### Written exercise A
From the article on Security Council reform below, extract the passage from "The Code of Conduct’s" up to and including "is worth non-action.".
### Written exercise B
In the article on Security Council reform below, condense the paragraph that begins "ACT’s “Code of Conduct regarding Security Council action" into a shorter version that keeps its main facts.

>> Start Passage to read

By Jonathan Cristol
The Intergovernmental Negotiations (IGN) on U.N. Security Council (UNSC) reform have lasted for more than ten years and will achieve nothing. Though UNSC reform is not actually necessary, the main reasons for the IGN’s inevitable failure are its focus on the structure of the UNSC and its explicit and implicit attempts to dilute the power of the permanent members (P5) of the UNSC. If you believe that the UNSC should be reformed, a better approach is to reform within the existing structure. Recently, two nearly identical proposals have been made to do just that— one by Liechtenstein, on behalf of the Accountability, Coherence, and Transparency Group (ACT), and the other a joint proposal from France and Mexico. Though the proposals are very similar, the subtle differences give them radically different chances of achieving anything—and together form a case study in how UNSC reform should and should not be approached.
ACT’s “Code of Conduct regarding Security Council action against genocide, crimes against humanity, or war crimes” is narrowly targeted, reasonably specific, and completely voluntary. It is a pledge states take affirming that, when seated on the Security Council, they will not veto a “credible draft resolution … on timely and decisive action to end the commission of genocide, crimes against humanity or war crimes.” The text is short and the only other main provision is for states to “fully and promptly take into account” the Secretary-General’s assessment of situations that might lead to those crimes.
Most importantly, “This is not an initiative on the veto. It is a political commitment … for which states will be held politically accountable,” as Christian Wenaweser, Permanent Representative of Liechtenstein to the United Nations said recently. Thus, the Code of Conduct could have an impact even if the rest of the P5 never take the pledge, as the purpose is to shame into action any state seen as dithering in the face of massive human rights violations. As of Oct. 27, 105 member-states have pledged their support, including France and the U.K.
The Code of Conduct’s success is not at all certain. Non-pledgers will no doubt have the same reservation about the Code of Conduct as they do about the Rome Statute—that it will be used for political purposes. The authors of the pledge attempt to allay that fear by the use of the word ‘credible,’ but a lot hinges on how ‘credible’ is defined. The United States, China, and Russia will worry that, credibility aside, if a state wants to prevent a veto, it will just use the words ‘war crime.’ But because the consequence for threatening to veto U.N. action in the face of massive human rights violations is only political pressure, a non-pledger can decide not to change its action if it calculates that the political pressure is worth non-action.

>> End Passage to read
>> Start Supplied data

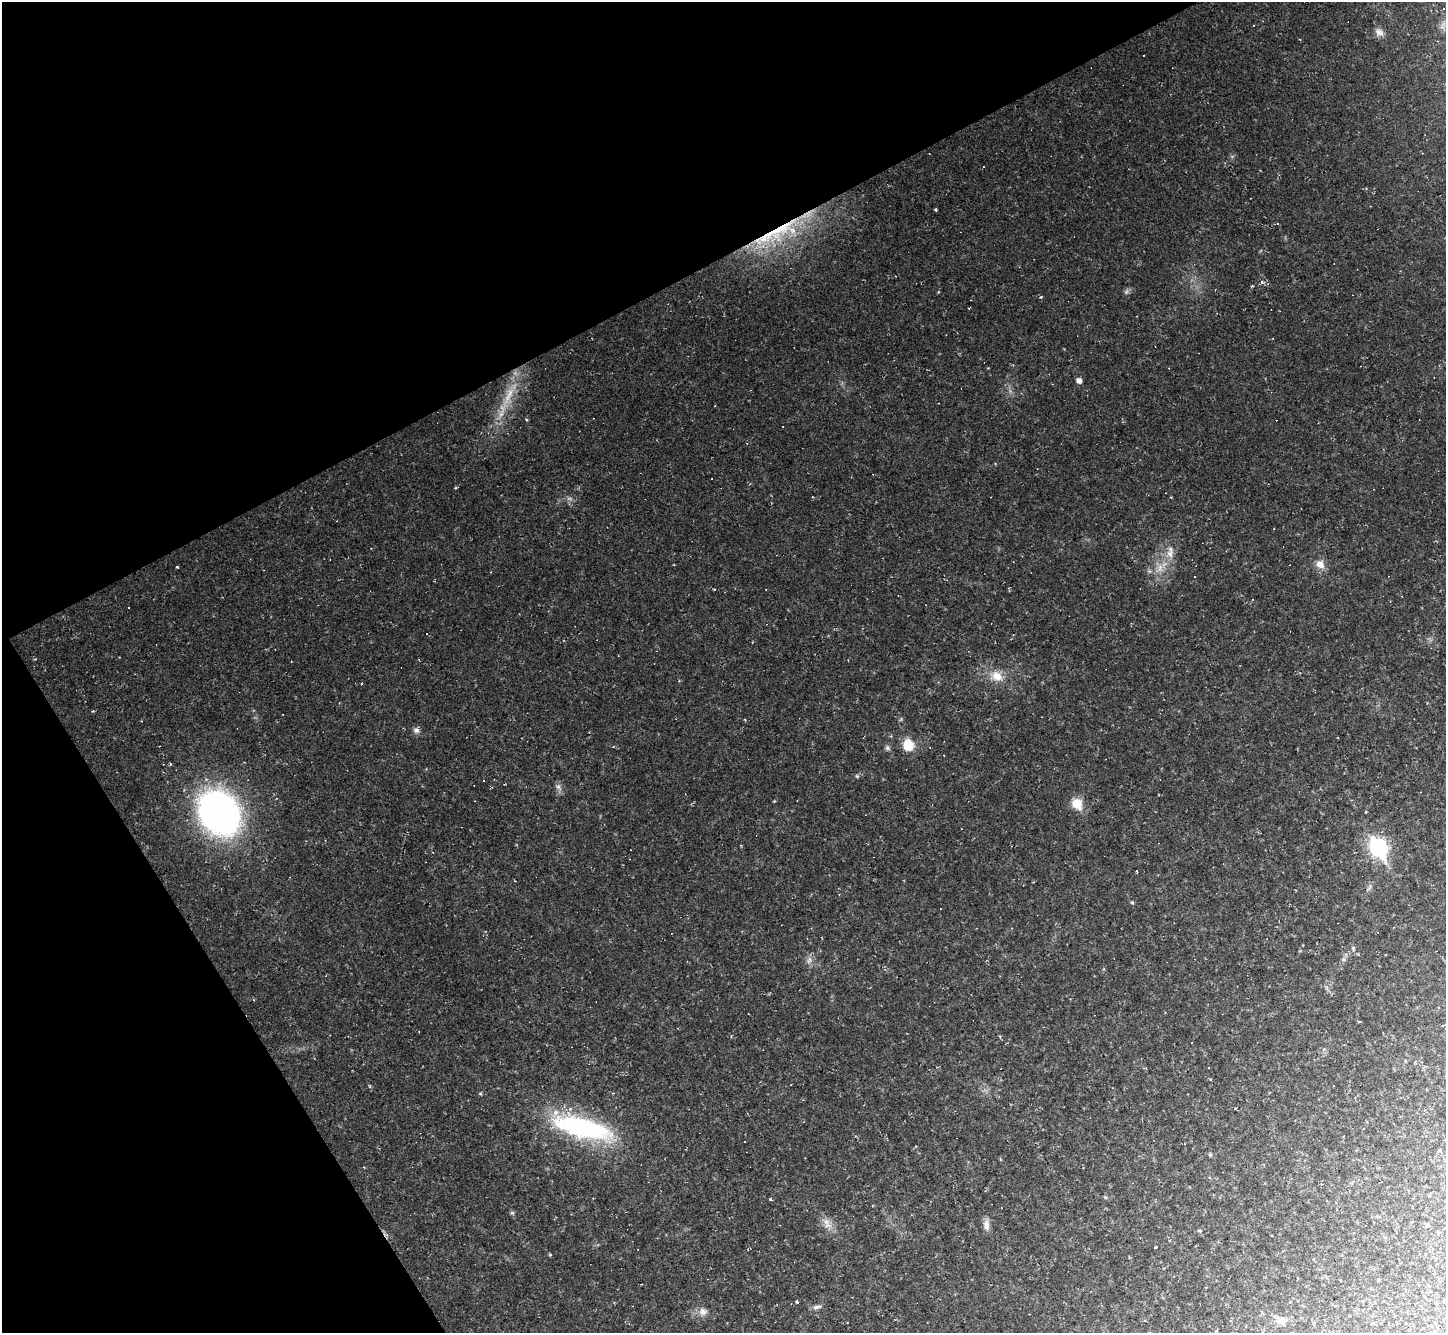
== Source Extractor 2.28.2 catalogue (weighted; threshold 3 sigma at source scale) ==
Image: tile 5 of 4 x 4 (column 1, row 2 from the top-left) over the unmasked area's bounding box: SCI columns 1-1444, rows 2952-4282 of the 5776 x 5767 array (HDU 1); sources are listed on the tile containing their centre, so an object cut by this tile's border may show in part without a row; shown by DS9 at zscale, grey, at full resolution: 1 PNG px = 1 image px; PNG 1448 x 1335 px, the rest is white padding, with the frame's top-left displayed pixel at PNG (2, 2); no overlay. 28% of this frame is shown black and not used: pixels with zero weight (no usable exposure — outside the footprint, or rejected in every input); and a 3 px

>> End Supplied data

### Right answer A
The Code of Conduct’s success is not at all certain. Non-pledgers will no doubt have the same reservation about the Code of Conduct as they do about the Rome Statute—that it will be used for political purposes. The authors of the pledge attempt to allay that fear by the use of the word ‘credible,’ but a lot hinges on how ‘credible’ is defined. The United States, China, and Russia will worry that, credibility aside, if a state wants to prevent a veto, it will just use the words ‘war crime.’ But because the consequence for threatening to veto U.N. action in the face of massive human rights violations is only political pressure, a non-pledger can decide not to change its action if it calculates that the political pressure is worth non-action.

### Right answer B
ACT's Code of Conduct on genocide, crimes against humanity, or war crimes is narrow, fairly specific, and wholly voluntary. States taking the pledge commit not to veto, while on the Security Council, a credible draft resolution for timely and decisive action to end such crimes. The only other main provision asks them to fully and promptly consider the Secretary-General's assessment of situations that could lead to those crimes.